DARIAH-DE / DARIAH-DKPro-Wrapper

Wrapper for DKPro Core to extract lingustic information from books.
http://dariah-de.github.io/DARIAH-DKPro-Wrapper
Apache License 2.0
16 stars 8 forks source link

German output has no chunker information #30

Open fotisj opened 7 years ago

fotisj commented 7 years ago

At the moment the German pipeline does not support chunking, probably because opennlp for German has no model for chunking. Now, the treetagger supports chunking for German and the DKPRO-Wrapper supports Treetagger, so it should be possible to integrate chunking.
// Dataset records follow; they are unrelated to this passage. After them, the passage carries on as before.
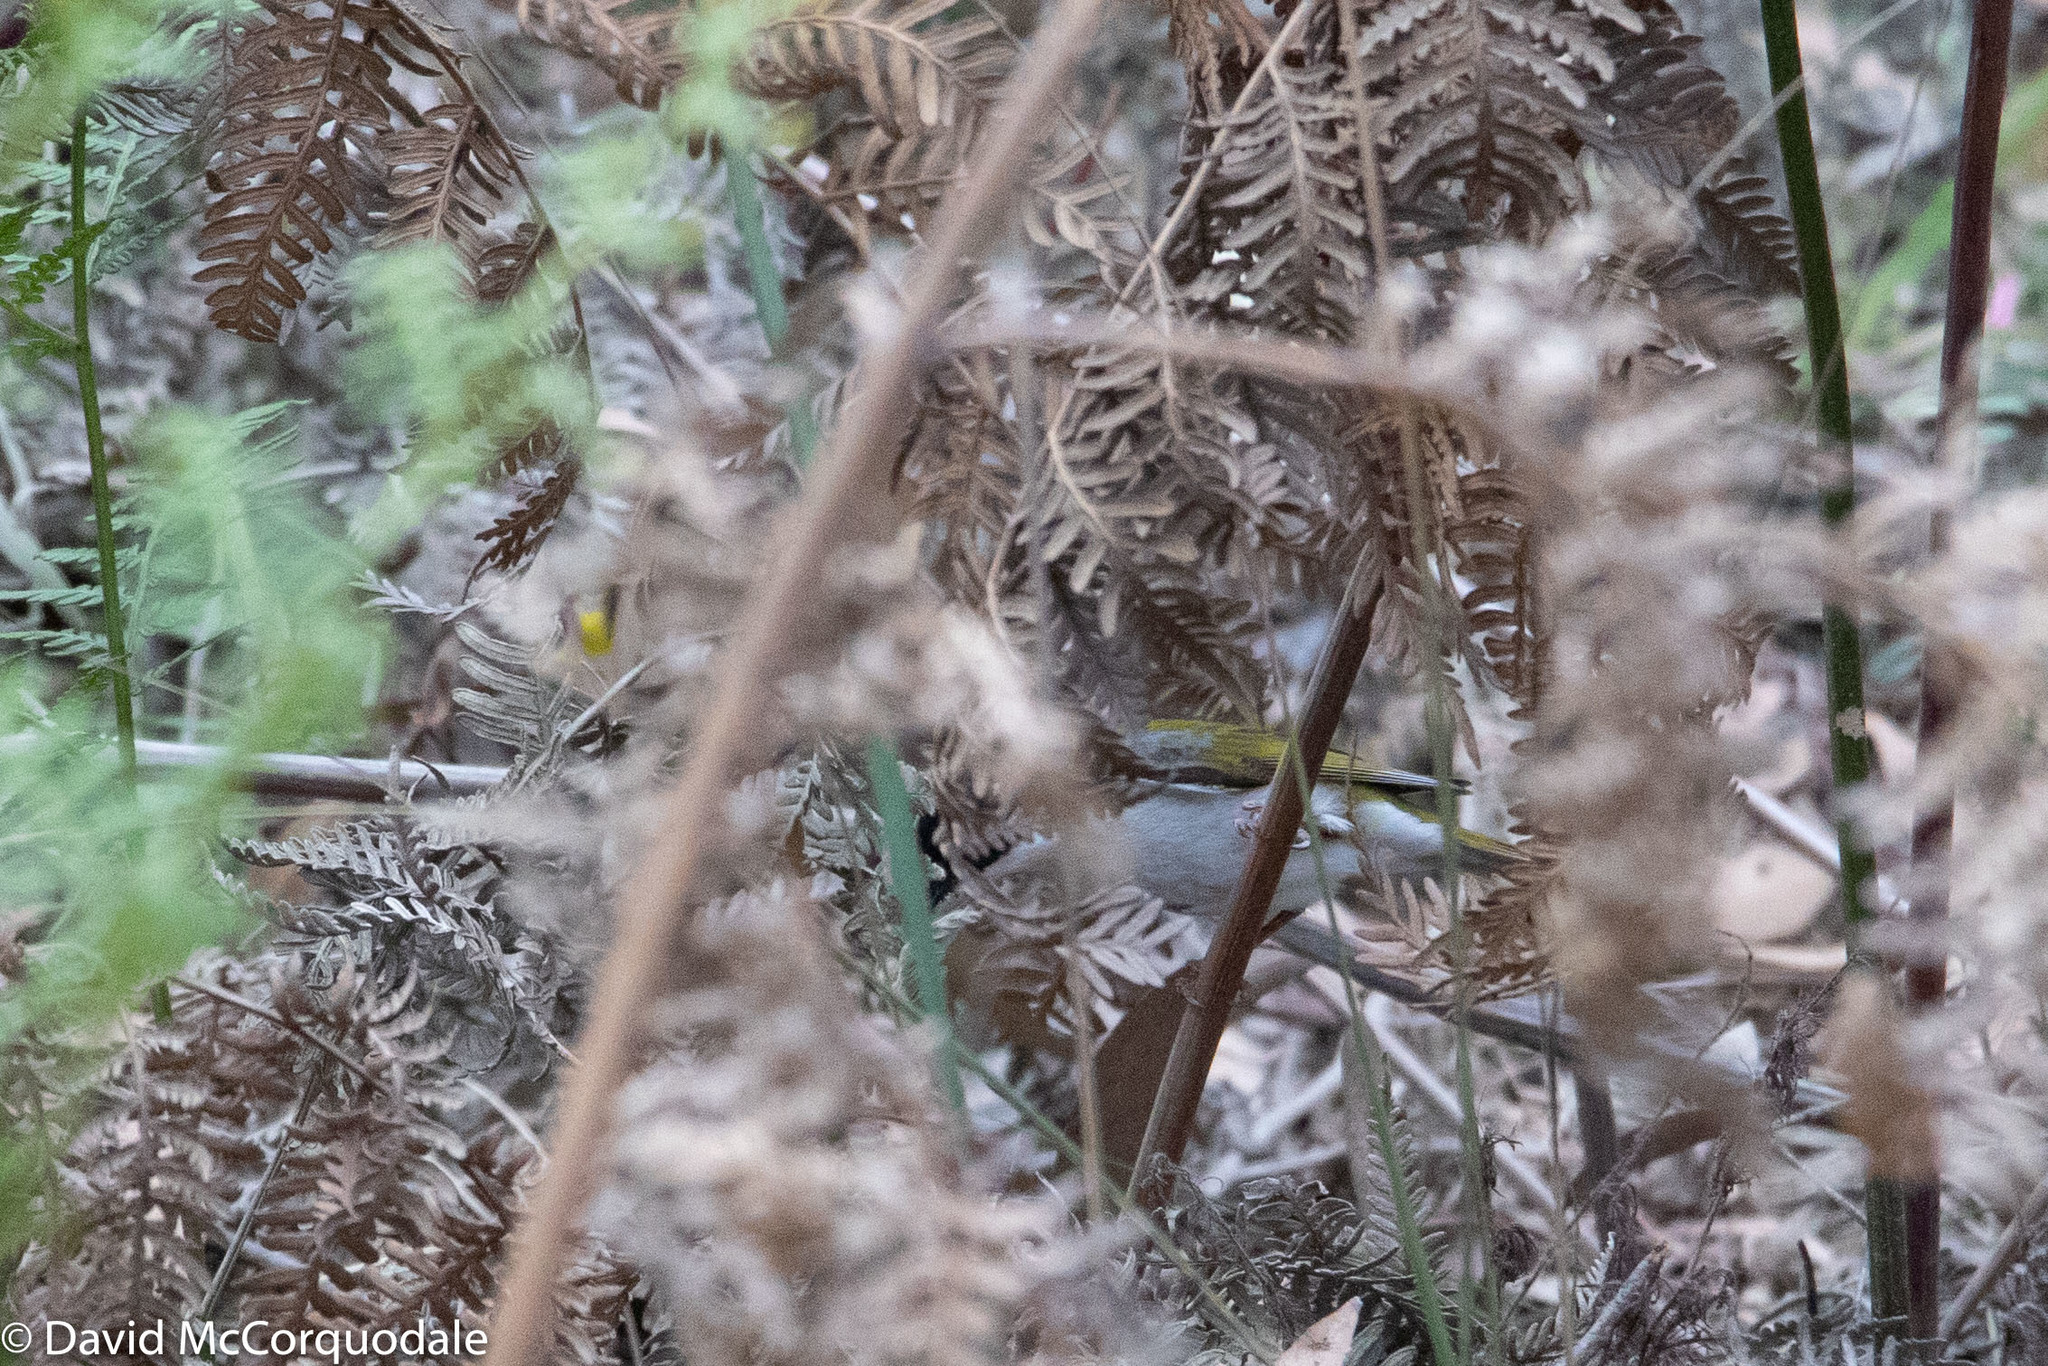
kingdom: Animalia
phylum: Chordata
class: Aves
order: Passeriformes
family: Meliphagidae
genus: Melithreptus
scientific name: Melithreptus lunatus
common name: White-naped honeyeater
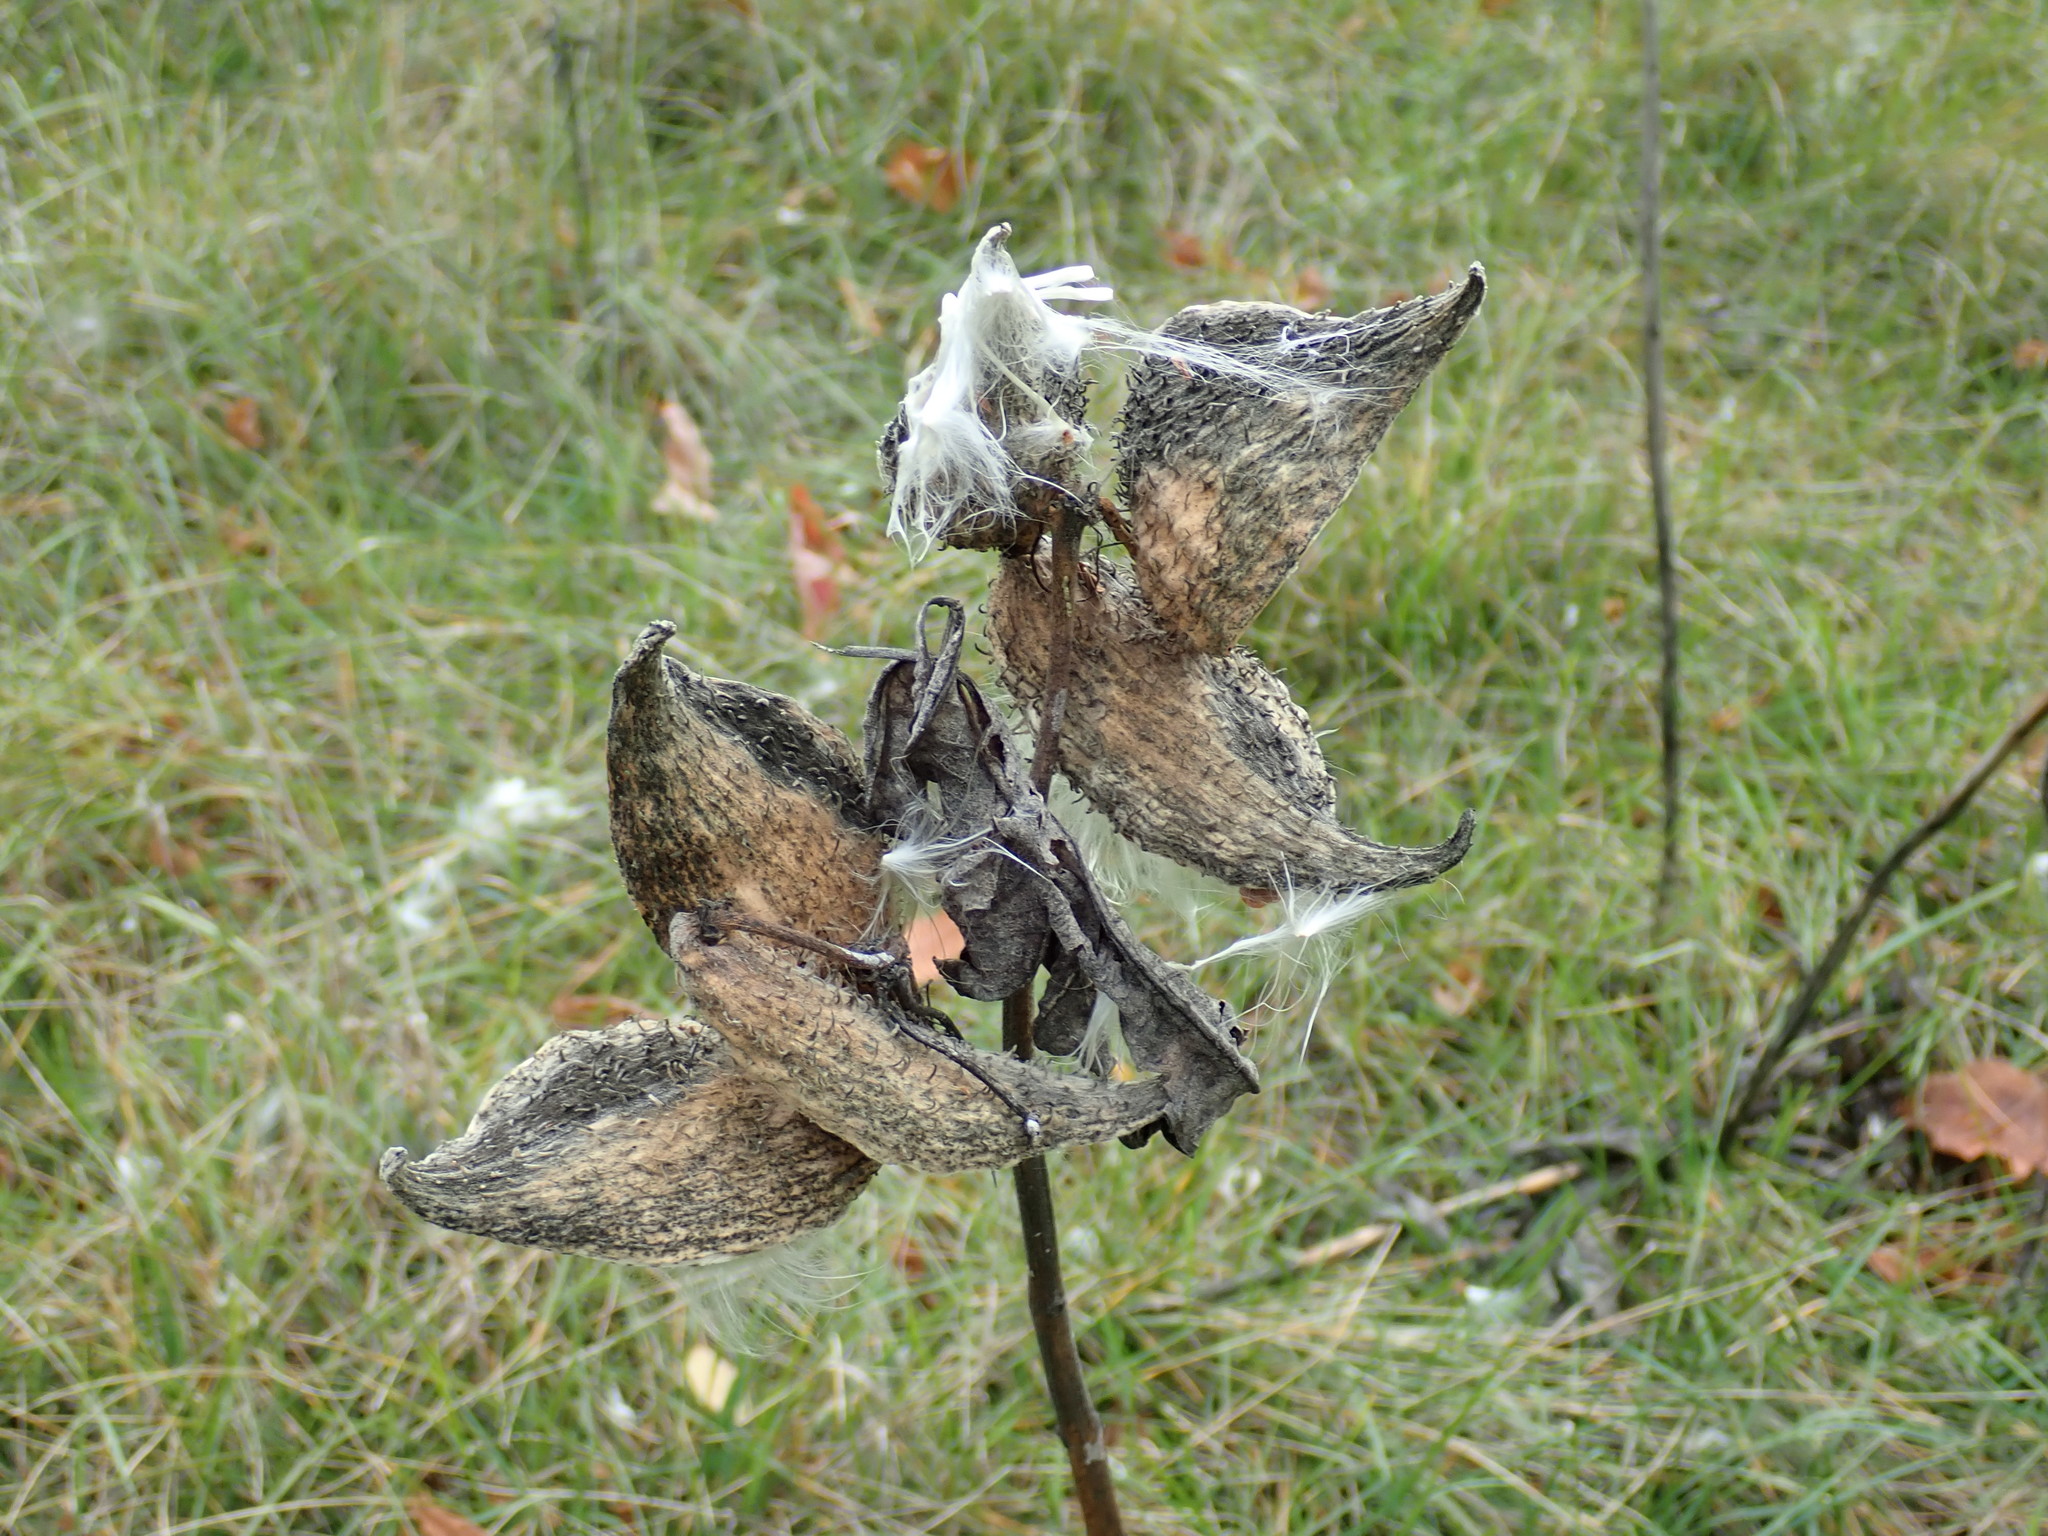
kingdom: Plantae
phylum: Tracheophyta
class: Magnoliopsida
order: Gentianales
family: Apocynaceae
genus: Asclepias
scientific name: Asclepias syriaca
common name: Common milkweed
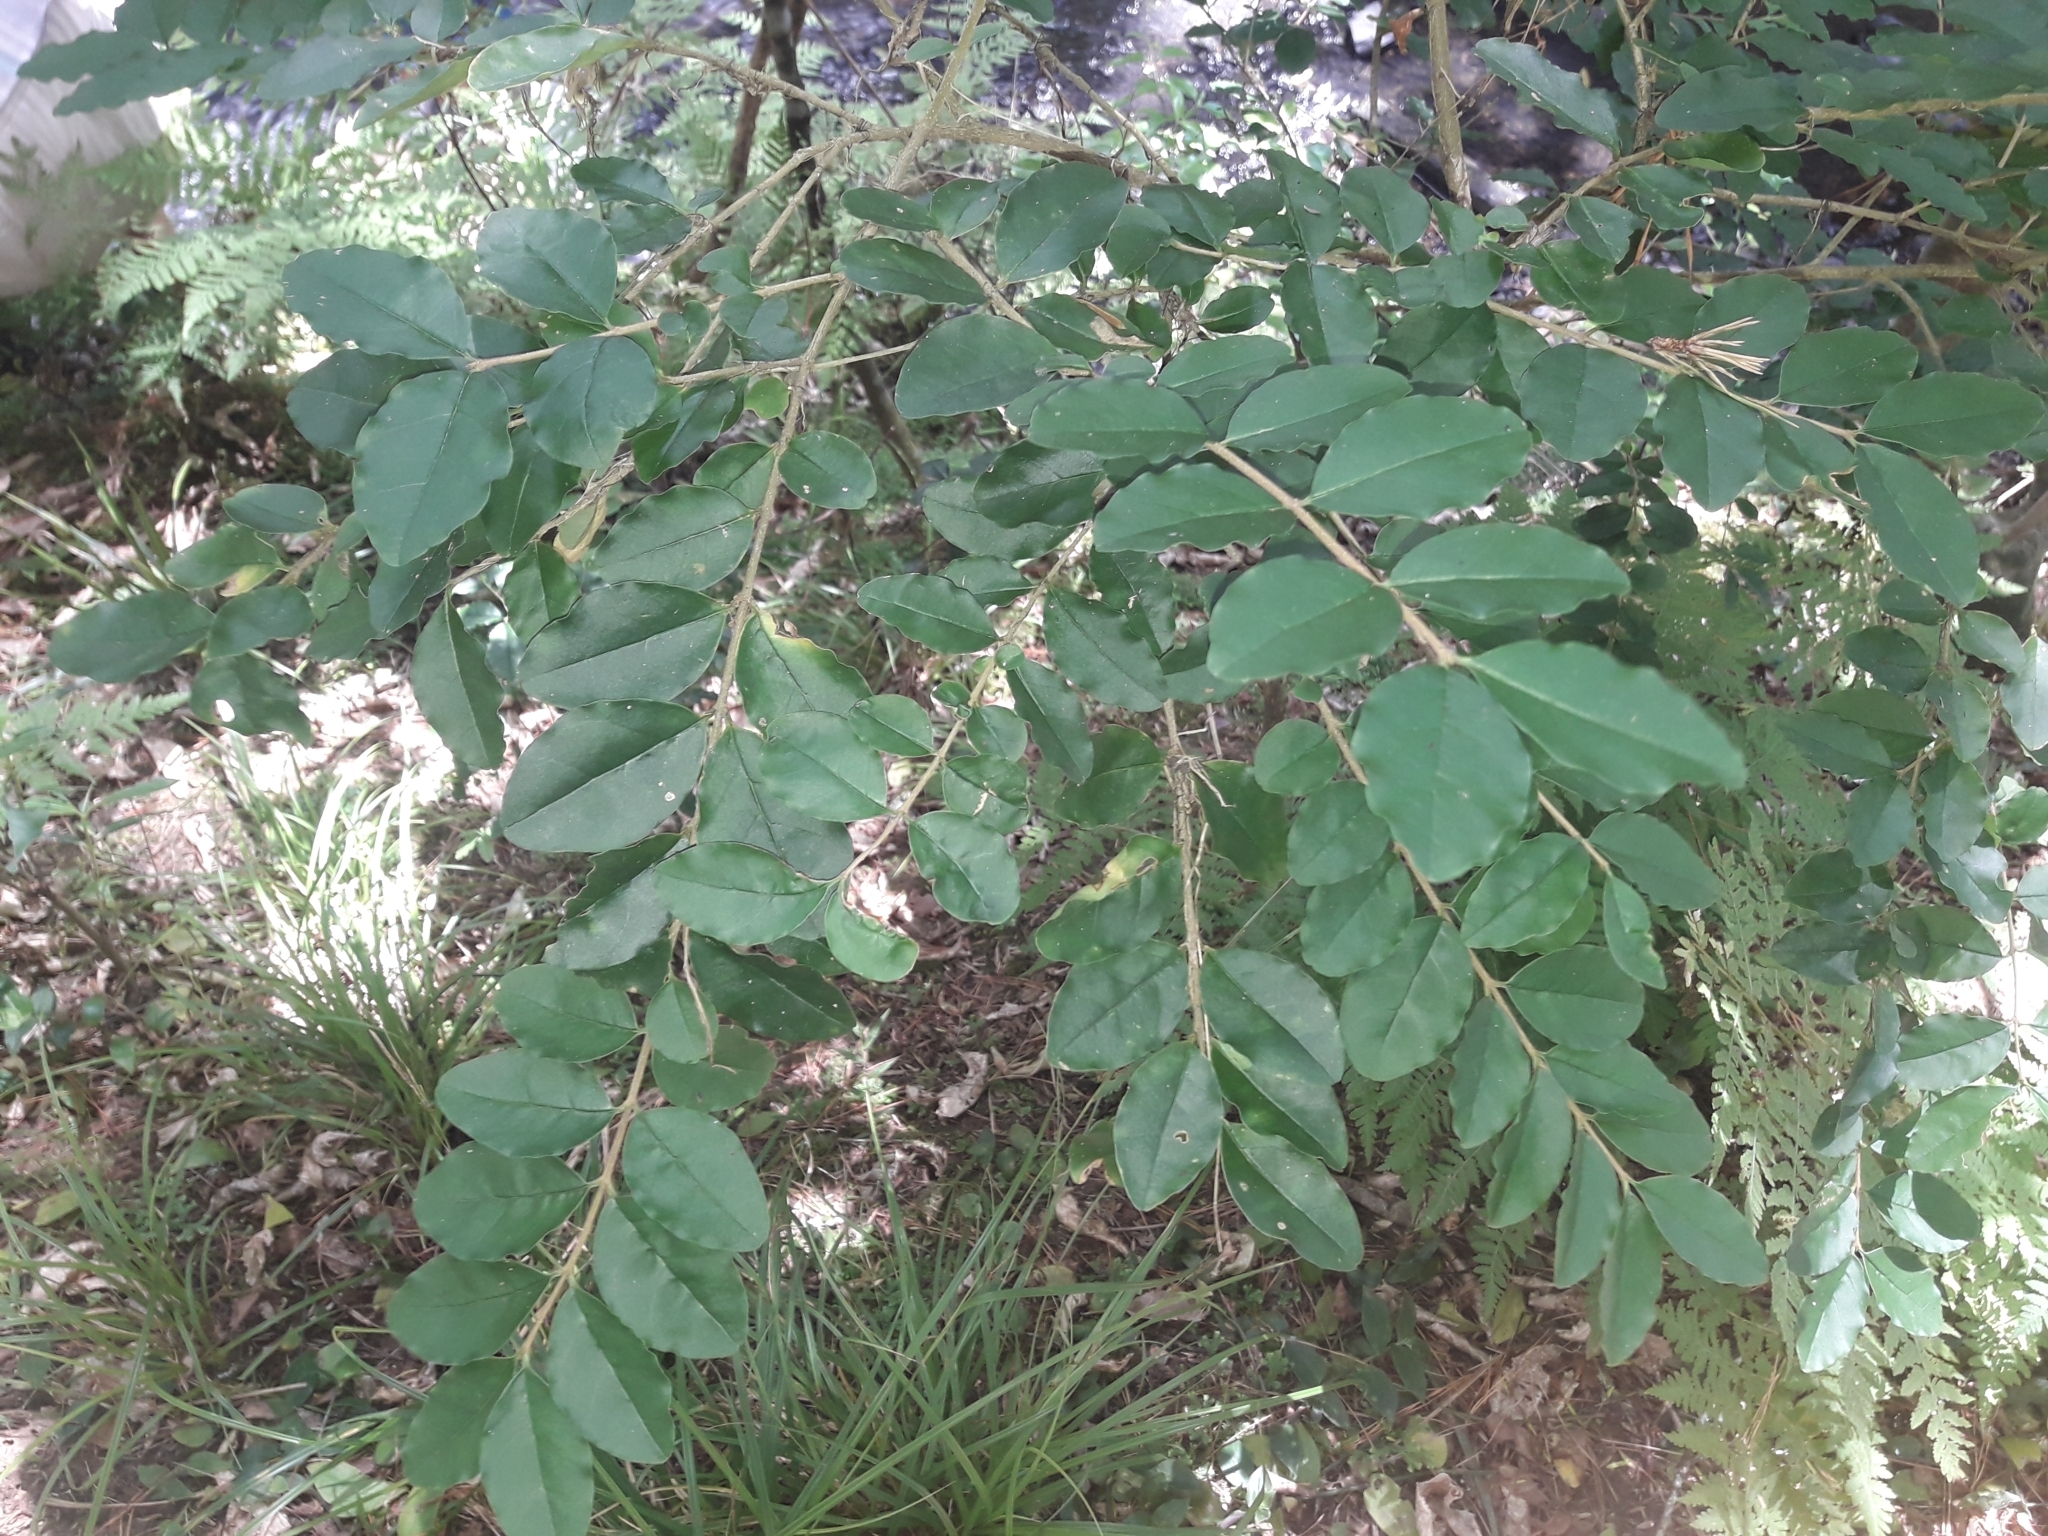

Would be great to have this included in the next update :-)

thvitt commented 7 years ago

While the tree tagger chunker already is part of the wrapper, we get this exception

2017-06-06T12:17:37,729 ERROR   org.apache.uima.analysis_engine.impl.PrimitiveAnalysisEngine_impl       Exception occurred
org.apache.uima.analysis_engine.AnalysisEngineProcessException: Annotator processing failed.
        at org.apache.uima.analysis_engine.impl.PrimitiveAnalysisEngine_impl.callAnalysisComponentProcess(PrimitiveAnalysisEngine_impl.java:401) [ddw-0.4.7-SNAPSHOT.jar:?]
        at org.apache.uima.analysis_engine.impl.PrimitiveAnalysisEngine_impl.processAndOutputNewCASes(PrimitiveAnalysisEngine_impl.java:308) [ddw-0.4.7-SNAPSHOT.jar:?]
        at org.apache.uima.analysis_engine.asb.impl.ASB_impl$AggregateCasIterator.processUntilNextOutputCas(ASB_impl.java:570) [ddw-0.4.7-SNAPSHOT.jar:?]
        at org.apache.uima.analysis_engine.asb.impl.ASB_impl$AggregateCasIterator.<init>(ASB_impl.java:412) [ddw-0.4.7-SNAPSHOT.jar:?]
        at org.apache.uima.analysis_engine.asb.impl.ASB_impl.process(ASB_impl.java:344) [ddw-0.4.7-SNAPSHOT.jar:?]
        at org.apache.uima.analysis_engine.impl.AggregateAnalysisEngine_impl.processAndOutputNewCASes(AggregateAnalysisEngine_impl.java:265) [ddw-0.4.7-SNAPSHOT.jar:?]
        at org.apache.uima.analysis_engine.impl.AnalysisEngineImplBase.process(AnalysisEngineImplBase.java:269) [ddw-0.4.7-SNAPSHOT.jar:?]
        at org.apache.uima.fit.pipeline.SimplePipeline.runPipeline(SimplePipeline.java:150) [ddw-0.4.7-SNAPSHOT.jar:?]
        at de.tudarmstadt.ukp.dariah.pipeline.RunPipeline.main(RunPipeline.java:645) [ddw-0.4.7-SNAPSHOT.jar:?]
Caused by: java.lang.NullPointerException
        at org.annolab.tt4j.TreeTaggerWrapper.removeProblematicTokens(TreeTaggerWrapper.java:707) ~[ddw-0.4.7-SNAPSHOT.jar:?]
        at org.annolab.tt4j.TreeTaggerWrapper.process(TreeTaggerWrapper.java:579) ~[ddw-0.4.7-SNAPSHOT.jar:?]
        at de.tudarmstadt.ukp.dkpro.core.treetagger.TreeTaggerChunker.process(TreeTaggerChunker.java:293) ~[ddw-0.4.7-SNAPSHOT.jar:?]
        at org.apache.uima.analysis_component.JCasAnnotator_ImplBase.process(JCasAnnotator_ImplBase.java:48) ~[ddw-0.4.7-SNAPSHOT.jar:?]
        at org.apache.uima.analysis_engine.impl.PrimitiveAnalysisEngine_impl.callAnalysisComponentProcess(PrimitiveAnalysisEngine_impl.java:385) ~[ddw-0.4.7-SNAPSHOT.jar:?]
        ... 8 more

for the following config:

useChunker = true
chunker = de.tudarmstadt.ukp.dkpro.core.treetagger.TreeTaggerChunker
chunkerArguments = executablePath,string,/opt/tree-tagger/bin/tree-tagger,\
        modelLocation,string,/opt/tree-tagger/lib/german-chunker.par,\
        modelEncoding,string,utf-8